The U.S. Geological Survey said the quake struck 102 kilometers (63 miles) south of Banjar city at a depth of 68.3 kilometers (42.4 miles). There was no tsunami warning.

High-rises in the capital Jakarta swayed for around a minute and two-story homes shook strongly in the West Java provincial capital of Bandung and in Jakarta's satellite cities of Depok, Tangerang, Bogor and Bekasi. The quake was also felt in other cities in West Java, Yogyakarta and East Java province, according to Indonesia's Meteorology, Climatology and Geophysical Agency.

The agency warned of possible aftershocks.

Earthquakes are frequent across the sprawling archipelago nation, but they are rarely felt in Jakarta.
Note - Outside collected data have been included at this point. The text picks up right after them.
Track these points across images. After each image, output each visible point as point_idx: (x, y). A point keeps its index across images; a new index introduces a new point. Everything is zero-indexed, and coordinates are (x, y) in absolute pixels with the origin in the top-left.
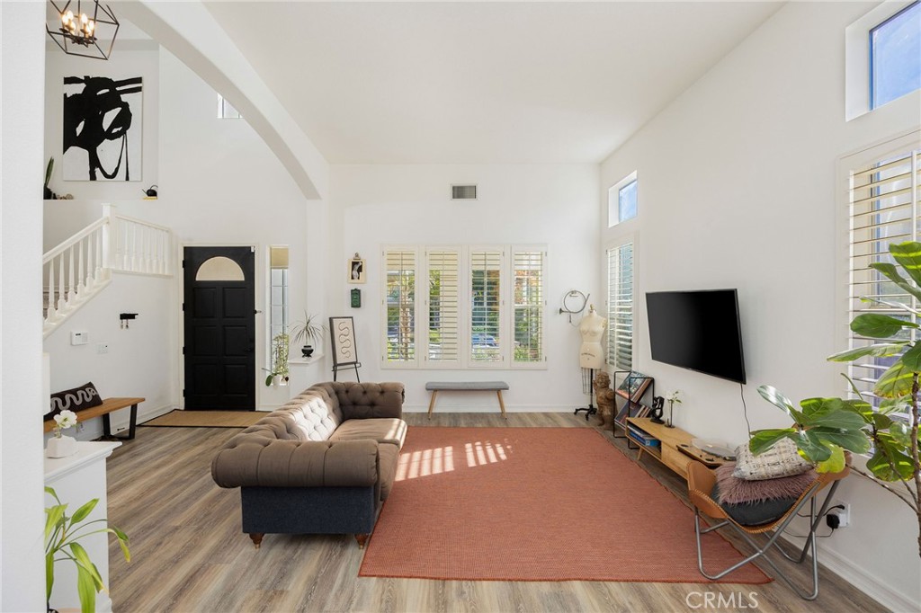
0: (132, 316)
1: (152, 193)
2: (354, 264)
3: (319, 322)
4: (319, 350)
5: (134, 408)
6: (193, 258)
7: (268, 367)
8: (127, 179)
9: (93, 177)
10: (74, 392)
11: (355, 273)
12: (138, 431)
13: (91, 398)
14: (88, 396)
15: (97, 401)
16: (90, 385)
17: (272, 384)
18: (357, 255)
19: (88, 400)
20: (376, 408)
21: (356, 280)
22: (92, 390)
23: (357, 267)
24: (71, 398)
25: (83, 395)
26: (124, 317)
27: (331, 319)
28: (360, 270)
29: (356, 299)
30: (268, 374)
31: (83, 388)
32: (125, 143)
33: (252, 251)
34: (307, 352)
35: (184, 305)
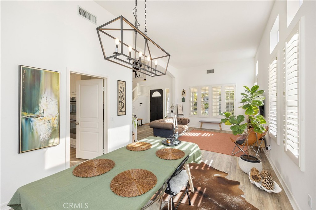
0: (141, 104)
1: (145, 80)
2: (183, 92)
3: (175, 105)
4: (175, 111)
5: (142, 120)
6: (152, 92)
7: (165, 115)
8: (141, 77)
9: (136, 78)
11: (183, 94)
12: (142, 125)
16: (135, 115)
18: (184, 90)
20: (182, 123)
21: (183, 96)
23: (184, 92)
27: (177, 104)
28: (184, 93)
29: (183, 100)
30: (165, 116)
33: (162, 90)
34: (172, 112)
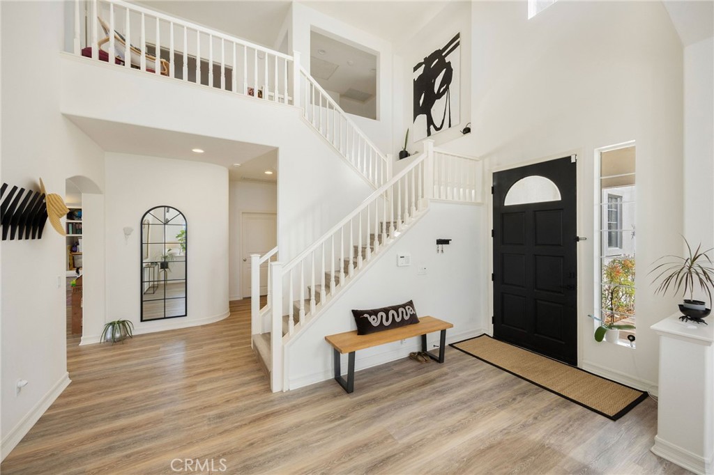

Indonesia, a seismically active archipelago of 270 million people, is prone to seismic upheaval because of its location on major geological faults known as the Pacific “Ring of Fire.”

A magnitude 5.6 earthquake in 2022 killed at least 602 people in West Java's Cianjur city. It was the deadliest in Indonesia since a 2018 quake and tsunami in Sulawesi killed more than 4,300 people.

In 2004, an extremely powerful Indian Ocean quake set off a tsunami that killed more than 230,000 people in a dozen countries, most of them in Indonesia's Aceh province.